Data centres need to become more efficient to remain economical
Up to 40% efficiency gains possible
London, 22 May 2009 – A new cross-industry analysis of European data centres has shown that if providers carry on with current practices, their already slim profits will turn into losses within two to three years, with the economic crisis only adding to the pressure. By pulling the right levers, however, costs can be cut by as much as 40%, according to a new report from Booz & Company.
Louise Fletcher, Head of the Global IT Practice at Booz & Company, commented: “The demand for data services is on the rise but the data centre is under tremendous pressure to cut costs, reduce energy usage, and develop new delivery models. Those pressures—and the threat of rising factor costs such as energy, labour or real estate—will force every data centre operator to reassess how it does business if it wishes to remain competitive.”

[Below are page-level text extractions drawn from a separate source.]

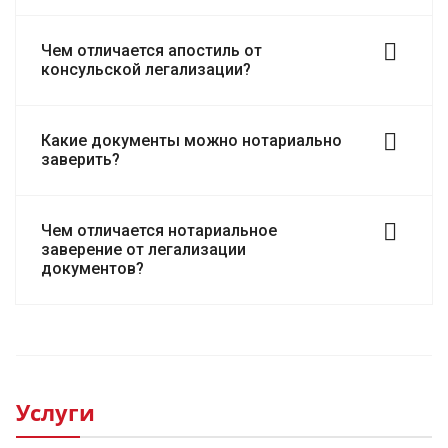
Чем отличается апостиль от
консульской легализации?
Какие документы можно нотариально
заверить?
Чем отличается нотариальное
заверение от легализации
документов?
Услуги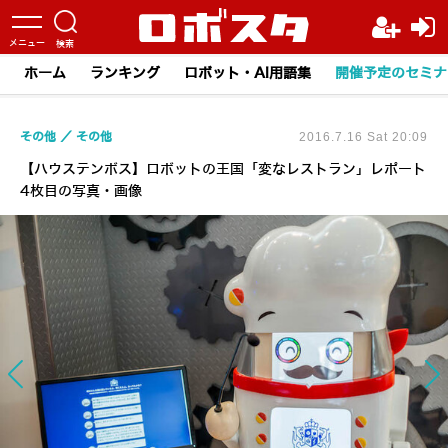
ホーム
ランキング
ロボット・AI用語集
開催予定のセミナ
その他
その他
2016.7.16 Sat 20:09
【ハウステンボス】ロボットの王国「変なレストラン」レポート
4枚目の写真・画像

The report, Keeping the Data Centre Competitive, examines the six areas in which companies can work to improve their data centre operations:
  • Improve asset utilisation through virtualisation. As servers typically run below 10% of CPU capacity—and it is not uncommon for more than 50% of data centre floor space to be under-utilised—creating a virtualised server environment using virtualisation technology can bring 15-20% savings.
  • Consolidate the data centre footprint. A careful analysis of the total worldwide footprint of data centre facilities and how operations are organised is required.  Data centres reach scale efficiency at about 10,000 square metres. This ensures operating expenses are minimised and added costs aren’t incurred because of increased complexity of the data centre.
  • Manage consumption to reduce usage and energy costs. Optimised management of energy consumption can cut power bills by up to 25% and reduce carbon emissions at the same time - for example, by using high-efficiency power distribution systems and reducing cooling costs through using district cooling or variable speed fans.
  • Restructure data centre management and operating model. Restructuring the data centre’s operating model can increase efficiency. For example, planning, administration and service management should be integrated across all production platforms to allow for better capacity planning and lower coordination costs.
  • Create a global data services sourcing strategy. Global sourcing models such as remote infrastructure management or outsourcing and process automation can reduce data centre workforce costs by up to 15%.
  • Modularise service offerings and rationalise payment schemes. A demand driven model helps give customers what they want: efficient and flexible computing capacity. By adopting an efficient new way to deploy capacity and shut it down when not needed, the provider can remain competitive.
Stefan Stroh, Head of the Global Transportation Technology Practice at Booz & Company commented: “The data centre is rapidly moving toward a new model in which what matters is delivering as much computing capacity as customers need, when they need it.”